TASK SET ->
**a.** Answer these from the Fluval Edge thread:
(i) What filter does tonyg1 have ready to replace the standard one?
(ii) Which fish does Christie_ZXR keep in the tank?
(iii) What size of rigid tubing did tonyg1 order?
**b.** Reproduce the part of the Fluval Edge thread starting with "it's just that" and going on through "think of that.".

EXCERPTED PASSAGE ->
BEGIN

# fluval edge



## tonyg1 (15 Mar 2012)

i have an edge set up in the kitchen and to be fare i'm really disapointed with it,the filter is pants and the lighting is also very poor(halogen bulbs),the lights can be sorted easily enough but the filter is a different matter.i have a fluval 106 waiting to take over from the standard filter,but do fluval do an outlet kit either spray bar or lily pipe to fit or will i have to diy one.


----------



## Christie_ZXR (16 Mar 2012)

To my knowledge, you'll need to DIY one.  Could possibly butcher the existing inlet? 

What's the issue with the fitted filter? I've got an edge and I love it to pieces, been running a couple of yrs now with no issues. But I do only keep a betta and my gold marble bristlenose in it, no planting. Am asking because I was thinking of planting mine soon and running it as a low-tech.


----------



## Eboeagles (16 Mar 2012)

I've been running mine planted for a year with no real problems. The filters fine for me. Not amazing but capable. Just rescaled to an iwagumi last weekend so that's the real test & I guess we'll see in the coming weeks...


----------



## tonyg1 (19 Mar 2012)

it's just that theres no flexibilty with it,its in the middle period and i would like to do some kind of low tech island scape in there which just blocks the flow around the tank as i found with an anubias nana on a piece of wood.


----------



## Christie_ZXR (20 Mar 2012)

Ah, know what you mean about that. Think I've just got used to it! lol Didn't even think of that.


----------



## tonyg1 (22 Mar 2012)

just ordered a length 16mm x 3mm of rigid tubing to fab a return and spray bar,lets see if i can do it in one piece...should be interesting!.


----------

END

SOURCE MATERIAL ->
BEGIN

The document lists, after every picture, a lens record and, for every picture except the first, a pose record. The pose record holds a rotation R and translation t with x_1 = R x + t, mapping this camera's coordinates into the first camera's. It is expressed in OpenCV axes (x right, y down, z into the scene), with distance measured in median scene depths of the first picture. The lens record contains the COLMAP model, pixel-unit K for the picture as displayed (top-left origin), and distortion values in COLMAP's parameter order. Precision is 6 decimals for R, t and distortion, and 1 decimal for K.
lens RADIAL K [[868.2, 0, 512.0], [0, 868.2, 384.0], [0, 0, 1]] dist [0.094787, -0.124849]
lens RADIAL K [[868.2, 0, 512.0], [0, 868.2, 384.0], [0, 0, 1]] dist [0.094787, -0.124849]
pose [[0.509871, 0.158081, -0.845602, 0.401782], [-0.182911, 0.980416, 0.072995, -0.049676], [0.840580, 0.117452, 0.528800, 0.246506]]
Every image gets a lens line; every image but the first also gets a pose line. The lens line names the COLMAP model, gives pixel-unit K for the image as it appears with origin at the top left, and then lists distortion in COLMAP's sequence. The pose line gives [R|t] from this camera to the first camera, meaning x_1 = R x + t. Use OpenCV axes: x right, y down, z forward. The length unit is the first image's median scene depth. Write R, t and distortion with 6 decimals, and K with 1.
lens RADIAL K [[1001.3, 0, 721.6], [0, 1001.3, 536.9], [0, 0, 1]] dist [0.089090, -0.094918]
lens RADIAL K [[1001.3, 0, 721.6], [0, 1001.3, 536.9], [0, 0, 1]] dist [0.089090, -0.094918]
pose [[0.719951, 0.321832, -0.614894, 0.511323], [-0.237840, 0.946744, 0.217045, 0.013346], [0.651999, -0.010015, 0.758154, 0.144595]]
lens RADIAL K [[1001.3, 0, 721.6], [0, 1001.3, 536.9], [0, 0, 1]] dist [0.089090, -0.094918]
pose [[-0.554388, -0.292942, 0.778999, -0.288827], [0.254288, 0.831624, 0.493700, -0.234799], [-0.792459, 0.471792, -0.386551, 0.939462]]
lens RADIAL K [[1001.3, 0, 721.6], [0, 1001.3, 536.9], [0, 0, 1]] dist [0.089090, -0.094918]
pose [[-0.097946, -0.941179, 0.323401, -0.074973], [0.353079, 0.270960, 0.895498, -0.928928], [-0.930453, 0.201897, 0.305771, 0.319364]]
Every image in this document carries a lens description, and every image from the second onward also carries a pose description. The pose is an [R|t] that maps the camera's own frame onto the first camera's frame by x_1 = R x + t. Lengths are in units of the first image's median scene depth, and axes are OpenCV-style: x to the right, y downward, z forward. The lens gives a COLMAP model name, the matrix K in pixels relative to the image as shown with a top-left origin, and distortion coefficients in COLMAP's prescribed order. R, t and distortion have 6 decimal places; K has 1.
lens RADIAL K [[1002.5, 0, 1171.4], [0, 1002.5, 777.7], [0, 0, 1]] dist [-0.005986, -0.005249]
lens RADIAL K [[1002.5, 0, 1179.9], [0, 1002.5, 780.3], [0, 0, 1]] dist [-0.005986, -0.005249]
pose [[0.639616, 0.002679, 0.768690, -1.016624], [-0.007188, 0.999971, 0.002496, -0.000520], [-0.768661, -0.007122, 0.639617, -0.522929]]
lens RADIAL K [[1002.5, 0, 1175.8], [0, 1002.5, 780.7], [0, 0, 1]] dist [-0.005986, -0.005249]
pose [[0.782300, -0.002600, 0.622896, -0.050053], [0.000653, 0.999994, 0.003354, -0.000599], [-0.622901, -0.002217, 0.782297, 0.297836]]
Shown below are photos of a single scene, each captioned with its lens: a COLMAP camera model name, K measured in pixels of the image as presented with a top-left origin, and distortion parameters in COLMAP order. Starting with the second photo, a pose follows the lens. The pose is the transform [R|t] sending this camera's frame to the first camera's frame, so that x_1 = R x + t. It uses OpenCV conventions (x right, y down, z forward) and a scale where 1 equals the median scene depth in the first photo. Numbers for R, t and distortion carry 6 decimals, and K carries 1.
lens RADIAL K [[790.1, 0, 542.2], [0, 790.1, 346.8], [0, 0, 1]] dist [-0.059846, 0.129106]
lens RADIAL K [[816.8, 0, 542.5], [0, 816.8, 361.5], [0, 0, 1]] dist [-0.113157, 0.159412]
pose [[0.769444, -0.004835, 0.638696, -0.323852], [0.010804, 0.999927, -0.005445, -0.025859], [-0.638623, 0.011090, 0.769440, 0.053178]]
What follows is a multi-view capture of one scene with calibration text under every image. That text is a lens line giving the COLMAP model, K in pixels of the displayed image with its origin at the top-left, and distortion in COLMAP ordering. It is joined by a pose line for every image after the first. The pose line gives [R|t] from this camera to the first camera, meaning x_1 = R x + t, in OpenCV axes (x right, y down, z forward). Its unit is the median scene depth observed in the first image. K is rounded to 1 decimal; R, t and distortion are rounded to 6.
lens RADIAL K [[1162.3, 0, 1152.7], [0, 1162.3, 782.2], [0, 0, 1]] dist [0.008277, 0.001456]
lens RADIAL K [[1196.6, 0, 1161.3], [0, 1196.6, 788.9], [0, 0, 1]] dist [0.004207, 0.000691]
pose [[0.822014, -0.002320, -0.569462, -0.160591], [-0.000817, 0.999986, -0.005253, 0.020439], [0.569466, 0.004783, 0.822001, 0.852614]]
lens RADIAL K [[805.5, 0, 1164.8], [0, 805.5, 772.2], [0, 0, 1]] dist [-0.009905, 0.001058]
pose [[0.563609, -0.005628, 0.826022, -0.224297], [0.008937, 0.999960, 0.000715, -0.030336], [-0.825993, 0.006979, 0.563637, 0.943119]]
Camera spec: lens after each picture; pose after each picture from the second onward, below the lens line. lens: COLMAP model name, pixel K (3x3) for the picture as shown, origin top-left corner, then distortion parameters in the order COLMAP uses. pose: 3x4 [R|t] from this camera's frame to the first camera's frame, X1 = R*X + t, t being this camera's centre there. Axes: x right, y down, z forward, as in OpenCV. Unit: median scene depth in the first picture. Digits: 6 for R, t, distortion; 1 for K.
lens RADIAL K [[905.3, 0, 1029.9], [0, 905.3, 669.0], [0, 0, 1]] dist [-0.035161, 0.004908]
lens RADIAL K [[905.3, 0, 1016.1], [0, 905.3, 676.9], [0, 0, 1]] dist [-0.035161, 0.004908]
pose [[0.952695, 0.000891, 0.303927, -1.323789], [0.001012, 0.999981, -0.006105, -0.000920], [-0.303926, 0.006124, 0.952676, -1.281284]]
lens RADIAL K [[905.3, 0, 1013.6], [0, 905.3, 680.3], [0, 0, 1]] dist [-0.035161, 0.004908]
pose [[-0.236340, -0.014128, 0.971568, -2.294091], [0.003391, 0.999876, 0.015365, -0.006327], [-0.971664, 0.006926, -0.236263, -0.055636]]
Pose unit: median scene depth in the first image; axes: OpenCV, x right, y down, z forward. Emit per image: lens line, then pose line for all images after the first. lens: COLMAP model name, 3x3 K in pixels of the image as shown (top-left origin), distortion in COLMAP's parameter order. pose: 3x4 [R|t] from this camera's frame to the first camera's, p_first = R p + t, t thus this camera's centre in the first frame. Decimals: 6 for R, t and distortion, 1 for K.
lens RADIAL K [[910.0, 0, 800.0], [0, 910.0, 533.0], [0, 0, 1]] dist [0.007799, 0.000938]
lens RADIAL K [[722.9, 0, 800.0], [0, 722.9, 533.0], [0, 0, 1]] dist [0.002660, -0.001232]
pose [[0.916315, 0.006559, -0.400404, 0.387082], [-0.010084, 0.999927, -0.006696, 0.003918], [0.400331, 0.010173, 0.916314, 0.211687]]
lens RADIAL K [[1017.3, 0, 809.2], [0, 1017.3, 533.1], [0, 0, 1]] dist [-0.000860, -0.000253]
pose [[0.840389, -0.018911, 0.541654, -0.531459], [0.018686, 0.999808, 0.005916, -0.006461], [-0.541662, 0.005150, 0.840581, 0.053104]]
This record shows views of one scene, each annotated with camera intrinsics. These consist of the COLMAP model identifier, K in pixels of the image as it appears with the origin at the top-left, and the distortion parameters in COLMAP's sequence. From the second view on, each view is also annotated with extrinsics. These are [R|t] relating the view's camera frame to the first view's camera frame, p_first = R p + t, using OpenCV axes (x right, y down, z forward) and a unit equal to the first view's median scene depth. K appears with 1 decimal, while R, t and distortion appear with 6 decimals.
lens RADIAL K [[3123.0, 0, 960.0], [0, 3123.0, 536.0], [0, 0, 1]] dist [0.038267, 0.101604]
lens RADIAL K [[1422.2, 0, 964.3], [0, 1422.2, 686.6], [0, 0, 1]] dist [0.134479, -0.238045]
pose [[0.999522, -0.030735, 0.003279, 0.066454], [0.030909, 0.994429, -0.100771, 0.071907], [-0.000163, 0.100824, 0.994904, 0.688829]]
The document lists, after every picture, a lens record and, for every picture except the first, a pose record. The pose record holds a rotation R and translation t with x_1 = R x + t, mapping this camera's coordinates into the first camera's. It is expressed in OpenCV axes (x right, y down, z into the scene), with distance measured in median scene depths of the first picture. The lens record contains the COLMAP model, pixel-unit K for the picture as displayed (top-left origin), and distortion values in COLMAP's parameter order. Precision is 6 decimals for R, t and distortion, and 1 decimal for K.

END

TASK RESULTS ->
**a.**
(i) A Fluval 106.
(ii) A betta and a gold marble bristlenose.
(iii) 16mm x 3mm.

**b.**
it's just that theres no flexibilty with it,its in the middle period and i would like to do some kind of low tech island scape in there which just blocks the flow around the tank as i found with an anubias nana on a piece of wood.


----------



## Christie_ZXR (20 Mar 2012)

Ah, know what you mean about that. Think I've just got used to it! lol Didn't even think of that.